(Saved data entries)
━━━━━━━━━━━━━━━━━━━━

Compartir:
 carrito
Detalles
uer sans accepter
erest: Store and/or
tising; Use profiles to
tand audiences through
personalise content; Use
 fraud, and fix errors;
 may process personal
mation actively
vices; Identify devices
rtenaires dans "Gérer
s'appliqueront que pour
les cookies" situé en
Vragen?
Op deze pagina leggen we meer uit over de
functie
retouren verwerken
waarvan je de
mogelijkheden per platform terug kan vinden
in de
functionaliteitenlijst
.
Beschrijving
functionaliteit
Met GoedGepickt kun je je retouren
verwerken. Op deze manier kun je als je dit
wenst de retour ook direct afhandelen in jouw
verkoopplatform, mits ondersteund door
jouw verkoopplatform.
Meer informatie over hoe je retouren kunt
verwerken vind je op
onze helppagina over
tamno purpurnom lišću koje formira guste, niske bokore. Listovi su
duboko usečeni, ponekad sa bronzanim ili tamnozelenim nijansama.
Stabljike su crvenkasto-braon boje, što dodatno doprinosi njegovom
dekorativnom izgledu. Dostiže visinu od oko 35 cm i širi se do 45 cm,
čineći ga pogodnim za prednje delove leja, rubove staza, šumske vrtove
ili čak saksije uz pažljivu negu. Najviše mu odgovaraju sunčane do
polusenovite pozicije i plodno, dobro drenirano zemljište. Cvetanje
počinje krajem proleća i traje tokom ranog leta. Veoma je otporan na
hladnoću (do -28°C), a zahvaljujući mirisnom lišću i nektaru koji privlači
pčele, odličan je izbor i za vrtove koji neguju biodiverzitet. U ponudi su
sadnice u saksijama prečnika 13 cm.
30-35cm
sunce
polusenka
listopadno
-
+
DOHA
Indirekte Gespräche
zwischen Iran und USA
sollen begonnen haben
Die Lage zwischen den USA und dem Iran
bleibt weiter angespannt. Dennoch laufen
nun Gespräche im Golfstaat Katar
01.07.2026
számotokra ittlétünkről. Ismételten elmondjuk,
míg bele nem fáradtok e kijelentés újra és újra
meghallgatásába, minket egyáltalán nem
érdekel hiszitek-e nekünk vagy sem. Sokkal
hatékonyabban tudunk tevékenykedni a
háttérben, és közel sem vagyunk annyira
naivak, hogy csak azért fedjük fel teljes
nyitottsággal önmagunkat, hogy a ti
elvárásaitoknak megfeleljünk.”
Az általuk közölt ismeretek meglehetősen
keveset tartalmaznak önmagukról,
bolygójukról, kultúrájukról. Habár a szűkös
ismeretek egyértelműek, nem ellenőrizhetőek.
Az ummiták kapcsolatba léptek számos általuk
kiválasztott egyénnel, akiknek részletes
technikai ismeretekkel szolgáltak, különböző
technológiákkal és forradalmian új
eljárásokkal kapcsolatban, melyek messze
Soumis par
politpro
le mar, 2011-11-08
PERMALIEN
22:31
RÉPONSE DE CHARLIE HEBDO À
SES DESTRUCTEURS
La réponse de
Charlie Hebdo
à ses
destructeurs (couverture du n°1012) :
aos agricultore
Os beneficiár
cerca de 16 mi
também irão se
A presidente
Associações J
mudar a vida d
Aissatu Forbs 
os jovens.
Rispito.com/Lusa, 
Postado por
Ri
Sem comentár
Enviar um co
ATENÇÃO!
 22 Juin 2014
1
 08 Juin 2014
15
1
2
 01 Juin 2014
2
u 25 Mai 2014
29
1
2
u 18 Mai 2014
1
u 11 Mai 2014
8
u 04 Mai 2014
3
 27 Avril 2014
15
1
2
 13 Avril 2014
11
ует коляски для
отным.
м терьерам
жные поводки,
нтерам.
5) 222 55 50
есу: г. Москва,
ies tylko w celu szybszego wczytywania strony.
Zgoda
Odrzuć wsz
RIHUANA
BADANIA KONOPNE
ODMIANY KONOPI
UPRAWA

━━━━━━━━━━━━━━━━━━━━

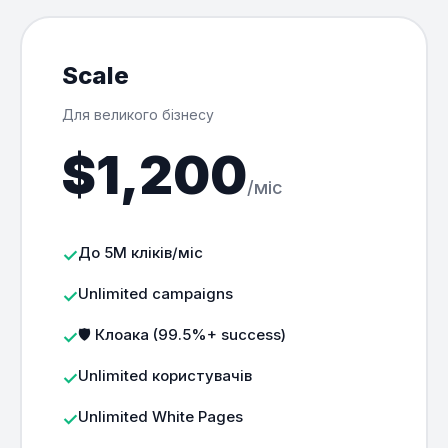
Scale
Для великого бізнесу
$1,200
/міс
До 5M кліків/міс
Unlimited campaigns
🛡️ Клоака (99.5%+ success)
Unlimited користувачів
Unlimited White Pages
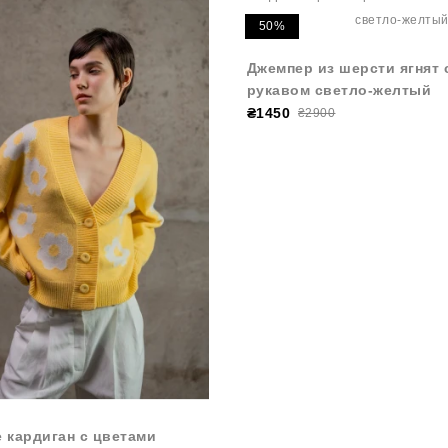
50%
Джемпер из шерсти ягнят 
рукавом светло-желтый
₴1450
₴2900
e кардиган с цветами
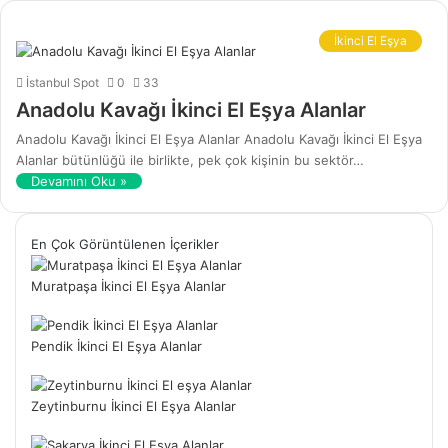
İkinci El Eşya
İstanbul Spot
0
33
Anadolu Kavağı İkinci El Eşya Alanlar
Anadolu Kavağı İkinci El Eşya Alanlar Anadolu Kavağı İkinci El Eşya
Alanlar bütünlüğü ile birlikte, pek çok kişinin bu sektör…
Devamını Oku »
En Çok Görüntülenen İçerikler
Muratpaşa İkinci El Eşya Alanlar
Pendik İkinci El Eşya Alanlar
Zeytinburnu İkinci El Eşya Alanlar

━━━━━━━━━━━━━━━━━━━━

• [DESCRIPTION OF THE TASK]
Copy out only the lines above from the one with "verwerken. Op deze manier kun je als je dit" to the one with "tamno purpurnom lišću", inclusive, exactly as they stand.

• [FINISHED EXERCISE]
verwerken. Op deze manier kun je als je dit
wenst de retour ook direct afhandelen in jouw
verkoopplatform, mits ondersteund door
jouw verkoopplatform.
Meer informatie over hoe je retouren kunt
verwerken vind je op
onze helppagina over
tamno purpurnom lišću koje formira guste, niske bokore. Listovi su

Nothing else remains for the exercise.